Sólo las manos

Ella mecanografiaba en el aire disolviendo pequeños abismos. Carta sobre los ciegos, decía, para beneficio de los que ven/ para aquellos que en el vuelo olvidan lo fundamental de la caída. Sus manos eran un puro gesto de búsqueda.

La imaginé recorriendo mi rostro, hallando la entrada de mi boca que tanto gustaba de sus dedos-manifiesto.

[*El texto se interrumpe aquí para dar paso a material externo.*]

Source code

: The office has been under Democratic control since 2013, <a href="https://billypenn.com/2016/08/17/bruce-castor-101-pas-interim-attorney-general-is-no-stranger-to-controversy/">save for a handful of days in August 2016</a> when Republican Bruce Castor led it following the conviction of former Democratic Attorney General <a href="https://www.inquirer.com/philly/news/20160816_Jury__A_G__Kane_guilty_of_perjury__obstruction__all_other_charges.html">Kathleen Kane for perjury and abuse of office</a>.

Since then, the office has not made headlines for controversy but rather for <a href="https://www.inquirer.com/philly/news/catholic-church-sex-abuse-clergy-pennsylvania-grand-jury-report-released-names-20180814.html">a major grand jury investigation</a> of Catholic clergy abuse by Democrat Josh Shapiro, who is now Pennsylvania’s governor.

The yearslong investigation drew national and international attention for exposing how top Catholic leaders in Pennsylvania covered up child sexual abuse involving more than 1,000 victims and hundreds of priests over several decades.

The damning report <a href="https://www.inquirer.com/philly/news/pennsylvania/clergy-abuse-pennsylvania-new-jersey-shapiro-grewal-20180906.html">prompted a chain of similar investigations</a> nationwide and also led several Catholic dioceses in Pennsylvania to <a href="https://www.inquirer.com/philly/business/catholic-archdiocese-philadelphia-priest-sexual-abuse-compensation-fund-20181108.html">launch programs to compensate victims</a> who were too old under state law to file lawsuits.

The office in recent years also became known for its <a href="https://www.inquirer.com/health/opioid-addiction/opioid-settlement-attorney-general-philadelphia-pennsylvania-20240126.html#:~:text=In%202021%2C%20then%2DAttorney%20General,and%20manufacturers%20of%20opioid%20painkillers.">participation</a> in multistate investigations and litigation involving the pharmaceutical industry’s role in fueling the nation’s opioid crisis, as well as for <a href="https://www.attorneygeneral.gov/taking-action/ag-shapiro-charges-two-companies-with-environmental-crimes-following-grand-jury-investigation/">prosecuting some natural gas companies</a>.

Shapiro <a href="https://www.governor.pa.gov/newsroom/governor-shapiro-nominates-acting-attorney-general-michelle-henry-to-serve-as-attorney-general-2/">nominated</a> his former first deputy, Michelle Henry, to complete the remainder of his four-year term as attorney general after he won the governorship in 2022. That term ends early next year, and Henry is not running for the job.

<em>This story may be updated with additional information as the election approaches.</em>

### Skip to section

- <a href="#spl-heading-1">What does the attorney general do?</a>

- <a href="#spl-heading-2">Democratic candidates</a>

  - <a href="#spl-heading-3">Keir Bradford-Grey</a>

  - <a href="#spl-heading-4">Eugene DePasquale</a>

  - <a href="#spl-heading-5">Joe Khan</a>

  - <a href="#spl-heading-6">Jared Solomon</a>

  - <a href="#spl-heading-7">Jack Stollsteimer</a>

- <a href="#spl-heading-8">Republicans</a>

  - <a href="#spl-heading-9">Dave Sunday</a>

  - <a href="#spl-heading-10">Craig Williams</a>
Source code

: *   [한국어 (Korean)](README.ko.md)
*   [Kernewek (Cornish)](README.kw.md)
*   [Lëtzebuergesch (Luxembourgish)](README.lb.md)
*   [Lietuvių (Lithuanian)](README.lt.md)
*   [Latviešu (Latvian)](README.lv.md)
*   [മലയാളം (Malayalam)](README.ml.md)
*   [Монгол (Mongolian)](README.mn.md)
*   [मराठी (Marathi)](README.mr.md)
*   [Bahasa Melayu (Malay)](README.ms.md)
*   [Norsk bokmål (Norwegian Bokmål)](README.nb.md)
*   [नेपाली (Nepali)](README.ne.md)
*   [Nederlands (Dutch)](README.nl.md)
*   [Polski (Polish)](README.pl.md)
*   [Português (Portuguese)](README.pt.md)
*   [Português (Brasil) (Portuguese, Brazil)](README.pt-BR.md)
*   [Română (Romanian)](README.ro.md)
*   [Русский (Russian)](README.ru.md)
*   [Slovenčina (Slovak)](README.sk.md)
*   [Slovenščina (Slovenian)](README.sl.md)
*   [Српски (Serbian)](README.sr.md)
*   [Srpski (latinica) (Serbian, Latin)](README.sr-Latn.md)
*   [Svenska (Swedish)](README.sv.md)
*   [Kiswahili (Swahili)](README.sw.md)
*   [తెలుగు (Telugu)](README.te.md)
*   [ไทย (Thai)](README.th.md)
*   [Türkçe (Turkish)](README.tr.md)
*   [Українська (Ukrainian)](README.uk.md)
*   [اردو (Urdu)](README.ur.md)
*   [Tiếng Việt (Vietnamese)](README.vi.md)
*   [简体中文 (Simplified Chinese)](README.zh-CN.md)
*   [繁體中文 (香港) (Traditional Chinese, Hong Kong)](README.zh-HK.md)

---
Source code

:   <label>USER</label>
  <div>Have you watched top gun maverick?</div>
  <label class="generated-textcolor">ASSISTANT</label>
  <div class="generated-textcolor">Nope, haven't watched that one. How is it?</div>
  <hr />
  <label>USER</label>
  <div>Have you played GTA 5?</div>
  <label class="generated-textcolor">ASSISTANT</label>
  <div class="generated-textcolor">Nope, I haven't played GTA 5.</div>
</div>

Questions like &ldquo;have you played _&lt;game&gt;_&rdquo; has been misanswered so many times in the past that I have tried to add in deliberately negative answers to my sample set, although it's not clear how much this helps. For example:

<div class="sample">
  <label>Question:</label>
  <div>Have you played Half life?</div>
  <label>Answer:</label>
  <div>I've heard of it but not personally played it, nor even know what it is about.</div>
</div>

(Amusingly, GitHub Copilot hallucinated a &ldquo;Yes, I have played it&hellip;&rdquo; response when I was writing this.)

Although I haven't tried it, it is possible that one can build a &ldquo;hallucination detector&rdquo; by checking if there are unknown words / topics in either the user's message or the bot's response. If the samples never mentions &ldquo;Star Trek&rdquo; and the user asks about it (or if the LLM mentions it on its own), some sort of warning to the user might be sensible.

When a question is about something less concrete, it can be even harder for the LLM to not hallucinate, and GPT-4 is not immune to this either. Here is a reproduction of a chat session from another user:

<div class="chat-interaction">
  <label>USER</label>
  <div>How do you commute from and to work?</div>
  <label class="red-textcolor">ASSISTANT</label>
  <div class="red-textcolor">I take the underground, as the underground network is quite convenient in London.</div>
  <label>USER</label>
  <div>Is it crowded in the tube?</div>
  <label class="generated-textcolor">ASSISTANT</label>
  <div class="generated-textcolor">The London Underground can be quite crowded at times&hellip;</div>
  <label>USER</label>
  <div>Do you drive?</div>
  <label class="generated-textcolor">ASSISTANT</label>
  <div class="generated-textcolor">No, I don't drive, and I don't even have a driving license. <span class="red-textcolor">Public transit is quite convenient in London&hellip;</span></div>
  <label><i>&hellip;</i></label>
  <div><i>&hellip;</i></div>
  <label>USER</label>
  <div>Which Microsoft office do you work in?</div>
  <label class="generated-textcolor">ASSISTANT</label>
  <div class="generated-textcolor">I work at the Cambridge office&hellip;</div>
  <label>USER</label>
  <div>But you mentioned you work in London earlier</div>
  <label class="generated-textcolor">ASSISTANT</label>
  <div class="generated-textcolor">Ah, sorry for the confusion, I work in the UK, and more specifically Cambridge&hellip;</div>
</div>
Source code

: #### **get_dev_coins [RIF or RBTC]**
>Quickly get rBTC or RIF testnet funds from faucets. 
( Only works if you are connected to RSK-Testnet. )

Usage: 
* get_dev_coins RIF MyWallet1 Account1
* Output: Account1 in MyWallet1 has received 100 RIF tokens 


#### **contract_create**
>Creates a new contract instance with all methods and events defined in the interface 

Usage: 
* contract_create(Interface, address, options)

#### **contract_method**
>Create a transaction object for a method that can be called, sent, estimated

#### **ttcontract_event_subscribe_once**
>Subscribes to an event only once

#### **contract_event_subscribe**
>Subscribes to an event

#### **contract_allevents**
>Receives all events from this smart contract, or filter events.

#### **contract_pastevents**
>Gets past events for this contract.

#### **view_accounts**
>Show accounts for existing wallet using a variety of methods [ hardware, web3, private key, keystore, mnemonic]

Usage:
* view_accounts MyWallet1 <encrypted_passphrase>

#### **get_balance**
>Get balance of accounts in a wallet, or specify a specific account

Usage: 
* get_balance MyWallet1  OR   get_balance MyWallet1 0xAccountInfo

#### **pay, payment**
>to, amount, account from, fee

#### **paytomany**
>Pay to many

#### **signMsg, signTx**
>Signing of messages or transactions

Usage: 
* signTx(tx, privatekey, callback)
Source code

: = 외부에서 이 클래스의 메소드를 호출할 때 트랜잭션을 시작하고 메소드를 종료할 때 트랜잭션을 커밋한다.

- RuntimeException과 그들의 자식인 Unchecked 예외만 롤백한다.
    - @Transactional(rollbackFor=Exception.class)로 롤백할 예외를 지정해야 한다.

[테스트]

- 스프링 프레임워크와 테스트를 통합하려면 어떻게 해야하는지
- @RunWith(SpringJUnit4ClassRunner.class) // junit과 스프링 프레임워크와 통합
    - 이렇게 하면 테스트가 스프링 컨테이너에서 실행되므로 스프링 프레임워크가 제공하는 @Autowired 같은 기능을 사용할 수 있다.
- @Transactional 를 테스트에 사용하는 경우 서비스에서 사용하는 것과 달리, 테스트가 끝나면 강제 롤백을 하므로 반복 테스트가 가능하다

Veía sus manos como un par de animales silvestres, animados por un arrebato de espuma, queriendo envolver la noche mientras de espalda a la lámpara entrelazaba el sueño, la copula, el aroma destiñéndose en su vientre. Respiraba lentamente, con un ritmo centrado en el movimiento de sus manos, absortas en marcar el tiempo de una música escuchada sólo por ella.

El cigarro se acababa, sentía el fuego alcanzando mis labios, el tiempo implacable dejando su marca visible en el tabaco. A Godard le gusta mucho el cuerpo de las mujeres, decía, pero más que la voluptuosidad de sus muslos, prefiere la voz infinita de sus rostros, sentenció. Entonces decidí contarle de la madera de los instrumentos musicales, de cómo el temblor que repica alguna vez en sus cuerpos se queda vibrando en lo más íntimo de sus moléculas, a la espera del juicio final. La resurrección. Era nuestra primera noche juntos, desnudos intona-rumori, fabricantes de ruidos originarios, sistemas disipativos intrincados en la réplica de un estallido primigenio.